Cevirmenlik kadar rahat meslek yok, onu anladim ben. Ne zamandir ceviri yapmiyordum, yeniden basladim, iyi oldu. İstedigim zaman yatiyorum, istedigim zaman kalkiyorum. Hic kimsenin keyfini beklemiyorum ya da gereksiz konusmalarini dinlemiyorum. İstersem gunde 3 saat, istersem 12 saat calisiyorum, yemek aralarini ben belirliyorum, super. İs arkadasim yok hic; ama olsun. Harika bir isim var.


(fotograf)

2 yorum:

Adsız dedi ki...

Of ya, hahahah, son cümle bitirdi beni. "İş arkadaşım yok hiç; ama olsun. Harika bir işim var." Ve şöylemesine bir senaryo canlandı zihnimde:

Şu kariyer günleri filan oluyor ya, oraya katılacaksın bir şekilde ama şirket olarak değil; direkt birey olarak. O broşürde yalnızca ad yazacak, logo da yok. Neyse, gençlik standa gelecek bakacak, bilmem ne; o saniye anlatmaya başlayacaksın:

"Evet arkadaşlar, freelance mesleklere yönelin bak şahane para var, ben de siz yaşlardayken çeviri yapardım; hiç iş arkadaşım yoktu ama harika bir işim vardı!"

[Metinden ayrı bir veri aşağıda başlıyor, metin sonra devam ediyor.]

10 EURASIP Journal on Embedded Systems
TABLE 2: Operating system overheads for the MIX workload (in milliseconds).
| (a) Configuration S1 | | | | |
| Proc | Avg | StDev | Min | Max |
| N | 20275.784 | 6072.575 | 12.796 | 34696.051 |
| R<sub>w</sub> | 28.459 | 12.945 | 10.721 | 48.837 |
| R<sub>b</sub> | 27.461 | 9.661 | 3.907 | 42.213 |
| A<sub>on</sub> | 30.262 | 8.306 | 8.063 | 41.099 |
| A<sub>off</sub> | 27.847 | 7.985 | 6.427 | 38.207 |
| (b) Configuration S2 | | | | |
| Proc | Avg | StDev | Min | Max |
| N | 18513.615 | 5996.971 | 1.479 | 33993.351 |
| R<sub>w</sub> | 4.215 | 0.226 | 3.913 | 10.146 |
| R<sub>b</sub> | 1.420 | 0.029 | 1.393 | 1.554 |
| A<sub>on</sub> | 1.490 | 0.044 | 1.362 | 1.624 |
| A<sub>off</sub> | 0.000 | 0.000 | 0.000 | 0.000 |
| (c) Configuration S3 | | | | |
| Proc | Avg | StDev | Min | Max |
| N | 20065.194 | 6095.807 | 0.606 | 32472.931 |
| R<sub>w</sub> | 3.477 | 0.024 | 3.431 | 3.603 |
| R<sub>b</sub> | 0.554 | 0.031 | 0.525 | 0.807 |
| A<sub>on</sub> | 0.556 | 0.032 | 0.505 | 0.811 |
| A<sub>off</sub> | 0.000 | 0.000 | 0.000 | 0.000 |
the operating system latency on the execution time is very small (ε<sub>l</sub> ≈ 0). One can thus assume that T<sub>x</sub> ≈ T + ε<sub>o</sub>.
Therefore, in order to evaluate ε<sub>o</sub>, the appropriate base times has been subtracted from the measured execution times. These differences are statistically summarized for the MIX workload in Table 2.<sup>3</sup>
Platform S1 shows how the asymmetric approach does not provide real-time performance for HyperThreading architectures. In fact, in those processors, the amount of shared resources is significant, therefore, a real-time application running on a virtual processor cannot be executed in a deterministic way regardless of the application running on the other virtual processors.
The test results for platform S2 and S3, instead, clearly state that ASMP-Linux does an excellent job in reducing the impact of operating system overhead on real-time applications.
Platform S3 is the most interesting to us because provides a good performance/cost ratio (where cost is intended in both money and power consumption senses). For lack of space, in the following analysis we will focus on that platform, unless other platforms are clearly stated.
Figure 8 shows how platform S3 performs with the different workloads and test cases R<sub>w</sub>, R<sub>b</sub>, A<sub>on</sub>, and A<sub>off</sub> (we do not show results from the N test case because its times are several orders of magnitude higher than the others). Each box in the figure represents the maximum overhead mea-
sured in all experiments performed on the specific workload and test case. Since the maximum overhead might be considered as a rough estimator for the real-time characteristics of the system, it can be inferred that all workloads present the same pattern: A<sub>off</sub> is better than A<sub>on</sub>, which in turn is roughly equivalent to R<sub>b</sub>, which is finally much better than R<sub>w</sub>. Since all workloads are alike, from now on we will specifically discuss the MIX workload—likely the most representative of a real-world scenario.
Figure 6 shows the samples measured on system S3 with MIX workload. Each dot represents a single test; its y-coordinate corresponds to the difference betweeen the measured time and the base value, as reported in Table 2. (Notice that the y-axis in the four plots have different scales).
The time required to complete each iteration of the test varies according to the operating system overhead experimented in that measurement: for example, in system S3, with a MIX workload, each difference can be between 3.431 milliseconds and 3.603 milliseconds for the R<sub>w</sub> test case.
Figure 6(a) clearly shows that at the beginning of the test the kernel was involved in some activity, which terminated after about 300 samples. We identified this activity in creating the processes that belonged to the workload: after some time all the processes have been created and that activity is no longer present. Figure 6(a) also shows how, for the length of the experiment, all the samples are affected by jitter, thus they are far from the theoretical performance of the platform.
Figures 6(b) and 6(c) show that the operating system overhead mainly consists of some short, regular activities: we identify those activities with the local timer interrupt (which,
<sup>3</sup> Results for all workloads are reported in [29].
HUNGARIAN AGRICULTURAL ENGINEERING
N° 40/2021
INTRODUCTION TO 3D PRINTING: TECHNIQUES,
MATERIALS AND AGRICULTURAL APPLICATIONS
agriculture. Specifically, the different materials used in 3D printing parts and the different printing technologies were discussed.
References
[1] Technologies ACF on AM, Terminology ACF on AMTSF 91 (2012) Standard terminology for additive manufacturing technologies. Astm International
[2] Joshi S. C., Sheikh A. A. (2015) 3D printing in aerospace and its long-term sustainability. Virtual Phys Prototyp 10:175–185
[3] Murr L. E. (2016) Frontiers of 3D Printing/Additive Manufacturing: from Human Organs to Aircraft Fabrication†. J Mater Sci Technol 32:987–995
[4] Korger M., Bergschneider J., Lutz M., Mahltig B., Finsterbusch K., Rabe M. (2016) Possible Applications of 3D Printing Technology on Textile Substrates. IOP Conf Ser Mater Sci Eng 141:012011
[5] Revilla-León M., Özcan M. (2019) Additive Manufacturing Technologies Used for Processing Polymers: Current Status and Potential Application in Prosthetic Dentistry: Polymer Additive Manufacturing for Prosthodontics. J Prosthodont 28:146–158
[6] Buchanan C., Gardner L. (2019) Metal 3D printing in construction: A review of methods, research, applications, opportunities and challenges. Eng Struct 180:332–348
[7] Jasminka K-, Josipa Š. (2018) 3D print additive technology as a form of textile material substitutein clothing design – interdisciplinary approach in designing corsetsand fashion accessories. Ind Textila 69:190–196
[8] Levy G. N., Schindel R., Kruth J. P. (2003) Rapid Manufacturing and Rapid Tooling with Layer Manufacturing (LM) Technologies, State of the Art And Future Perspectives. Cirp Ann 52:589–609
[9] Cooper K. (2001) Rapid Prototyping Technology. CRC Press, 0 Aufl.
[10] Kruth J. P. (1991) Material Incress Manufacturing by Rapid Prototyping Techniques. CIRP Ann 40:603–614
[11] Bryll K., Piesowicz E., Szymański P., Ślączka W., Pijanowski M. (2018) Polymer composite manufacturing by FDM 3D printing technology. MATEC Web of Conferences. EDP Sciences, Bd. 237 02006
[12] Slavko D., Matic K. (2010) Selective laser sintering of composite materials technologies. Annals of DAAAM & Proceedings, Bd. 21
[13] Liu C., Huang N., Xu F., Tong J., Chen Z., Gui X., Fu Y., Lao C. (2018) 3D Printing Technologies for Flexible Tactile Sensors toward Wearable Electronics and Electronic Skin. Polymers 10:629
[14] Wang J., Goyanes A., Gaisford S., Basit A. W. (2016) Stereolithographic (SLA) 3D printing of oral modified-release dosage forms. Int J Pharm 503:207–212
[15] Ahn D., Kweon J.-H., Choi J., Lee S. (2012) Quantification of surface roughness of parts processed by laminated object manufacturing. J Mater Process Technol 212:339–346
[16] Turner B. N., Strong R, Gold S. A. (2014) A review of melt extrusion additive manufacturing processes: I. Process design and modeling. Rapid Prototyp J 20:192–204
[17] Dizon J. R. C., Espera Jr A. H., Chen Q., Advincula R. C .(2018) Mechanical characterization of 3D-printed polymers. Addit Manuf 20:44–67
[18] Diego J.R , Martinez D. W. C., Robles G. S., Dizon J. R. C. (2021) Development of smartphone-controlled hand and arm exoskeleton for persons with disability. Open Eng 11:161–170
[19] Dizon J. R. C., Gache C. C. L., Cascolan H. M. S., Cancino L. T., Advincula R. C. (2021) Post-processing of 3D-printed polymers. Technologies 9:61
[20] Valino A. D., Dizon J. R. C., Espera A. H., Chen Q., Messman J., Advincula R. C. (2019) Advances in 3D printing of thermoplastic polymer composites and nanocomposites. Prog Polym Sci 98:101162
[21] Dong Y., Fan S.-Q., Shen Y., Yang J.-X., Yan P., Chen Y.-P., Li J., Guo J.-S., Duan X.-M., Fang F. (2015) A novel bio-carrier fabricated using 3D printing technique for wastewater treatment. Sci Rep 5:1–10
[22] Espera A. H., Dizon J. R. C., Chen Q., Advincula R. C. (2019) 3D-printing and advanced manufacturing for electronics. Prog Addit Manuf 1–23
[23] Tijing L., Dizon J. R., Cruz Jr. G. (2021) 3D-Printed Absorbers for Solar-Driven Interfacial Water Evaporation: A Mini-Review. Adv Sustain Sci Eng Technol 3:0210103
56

- Aa, çok ilham verici lan!
- Evet abi, süpermiş ya.
- Pardon ben bir şey sormak istiyorum?
- Hay hay, tabii?
- Şimdi nasıl peki olaylar, var mı hiç iş arkadaşınız?
- İnanır mısın şekerim, hala yok! İhtiyacım yok çünkü.
- Ay vallahi süper ya.. Ben bu broşürlerden birkaç tane alıyorum?
- Al canım, al.

Çok eğlendim ben kendi kendime yalnız, hissedilecektir bu.

Ayça dedi ki...

Ahahaha, hatta o üstünde sadece isim yazan kart, broşür falan da hazır kart turuncusu olacak ki iyice gençliğe hitap etsin. Ahahahaha, ay.